# Forum Home Renovation Flooring  Creaking Floating Floors - is there a fix?

## Bradd

Hello all, 
This is my first post on the forum and I need some help. 
We recently installed floating timber floors in our apartment and they are creaking badly. 
They were high quality Australian Timber floors (Unique Timber Flooring) and intstalled by a professional using regupol underlay. 
While I have seen a few comments that the creaking can be expected this is extreme and I would like to ask if there is any fix out there to reduce or stop the creaking. 
I saw on another site that sprinkling talc on the gaps may assist but I want to confrim before I go and make the mess!!! 
Any help would be most appreciated. 
Cheers 
Brad

----------


## madrat

Hi Brad,
I understand completely what you are talking about.
We laid our floating floor on Boxing Day and it creaked massively to the point where we pulled it all up and have now called in the professionals.
We were told it was because our floor levels were out, but know that the floating floors have a 3mm tolerance to this.
I had heard about the talc solution too, but have not had first hand experience with this as yet.
We won't know the outcome of our creaky floor until it is laid in February.

* * * * * * *

• **REQUIRED WORK**
1. In the thread on creaking floating floors, what type of underlay did the professional installer use?
2. Continue the thread on creaking floating floors from the point where it stops.

• **DATASET ROWS**
* * * * * * *

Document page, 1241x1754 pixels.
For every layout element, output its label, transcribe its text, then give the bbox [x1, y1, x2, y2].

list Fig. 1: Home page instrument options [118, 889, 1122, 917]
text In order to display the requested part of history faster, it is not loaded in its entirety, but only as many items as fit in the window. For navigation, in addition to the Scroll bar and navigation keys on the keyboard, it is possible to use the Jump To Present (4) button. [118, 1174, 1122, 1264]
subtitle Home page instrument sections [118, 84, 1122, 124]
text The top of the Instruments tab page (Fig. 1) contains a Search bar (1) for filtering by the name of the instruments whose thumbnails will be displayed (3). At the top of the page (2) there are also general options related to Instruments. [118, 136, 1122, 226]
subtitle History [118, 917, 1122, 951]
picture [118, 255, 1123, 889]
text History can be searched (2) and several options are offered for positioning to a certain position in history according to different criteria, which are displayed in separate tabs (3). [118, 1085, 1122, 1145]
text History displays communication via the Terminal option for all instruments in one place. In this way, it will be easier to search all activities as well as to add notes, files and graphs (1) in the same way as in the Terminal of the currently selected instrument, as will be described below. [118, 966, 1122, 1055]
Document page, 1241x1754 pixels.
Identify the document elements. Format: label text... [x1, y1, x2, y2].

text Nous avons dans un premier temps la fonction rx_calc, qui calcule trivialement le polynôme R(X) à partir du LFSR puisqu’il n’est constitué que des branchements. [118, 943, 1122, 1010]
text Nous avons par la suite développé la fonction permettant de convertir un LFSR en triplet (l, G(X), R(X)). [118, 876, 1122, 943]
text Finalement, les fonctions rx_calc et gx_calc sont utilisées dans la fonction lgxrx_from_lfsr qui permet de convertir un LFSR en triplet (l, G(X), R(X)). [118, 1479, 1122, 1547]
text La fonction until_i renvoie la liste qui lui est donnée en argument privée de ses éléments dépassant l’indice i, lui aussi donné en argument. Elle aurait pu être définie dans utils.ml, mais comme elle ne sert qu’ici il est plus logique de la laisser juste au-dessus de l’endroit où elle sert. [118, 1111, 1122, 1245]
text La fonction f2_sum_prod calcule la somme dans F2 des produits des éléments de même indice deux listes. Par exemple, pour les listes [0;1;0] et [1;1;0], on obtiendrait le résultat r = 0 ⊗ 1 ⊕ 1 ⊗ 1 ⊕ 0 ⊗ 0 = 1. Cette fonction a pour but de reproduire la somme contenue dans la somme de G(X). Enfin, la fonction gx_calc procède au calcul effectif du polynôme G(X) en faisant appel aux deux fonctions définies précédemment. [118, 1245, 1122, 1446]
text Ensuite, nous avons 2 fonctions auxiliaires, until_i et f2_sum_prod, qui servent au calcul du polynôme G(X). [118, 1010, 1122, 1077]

* * * * * * *

• **REPLIES**
1. Regupol underlay.

2.
They do say that you have to expect some sort of creakiness, but if you are anything like me, the slightest noise is too much.
When we experienced the creakiness, I jumped on several websites questioning this and found that quite a few people had the same problem, but had their floors installed professionally. That is where i first heard about the talc.
Is your floor 'no glue' at all? Ours was.
Hope you get the advice that works for you, as I know how much our floor situation is stressing us, especially when you consider the expense to get the stuff laid.  :Wink:

----------


## Geebung

_I have tried the talcum powder trick - and it worked...but watch out for super slippery floors for a little while after._

----------


## 123

This could be from a number of things, 
uneven slab
poor joining system
no PVA used in joins when it should be (some types don't require it though)
Wrong PVA used, or not enough, the pva must be a cross linked pva so they it is flexible and does not crystallize. Many places try and save a few dollars and use ?????? normal pva! 
or in some cases the floor has been laid too tight ( not enough expansion) 
if it was installed by a professional, you should first go back to them and ask them!

----------


## madrat

If you're still out there Bradd, was wondering how you went with your creaky floor boards?
We finally got ours laid last week by a professional, who did a great job.
Still creaky though to which we were told by both the floor layer and a supplier to expect a little of this until it settles down.
We found that it creaks more when the room is cold and has not been walked on for a couple of hours???
For example if it has been a cool day and we come home from work, then the creak is quite obvious (and noisy), but seems to settle once we have walked over it.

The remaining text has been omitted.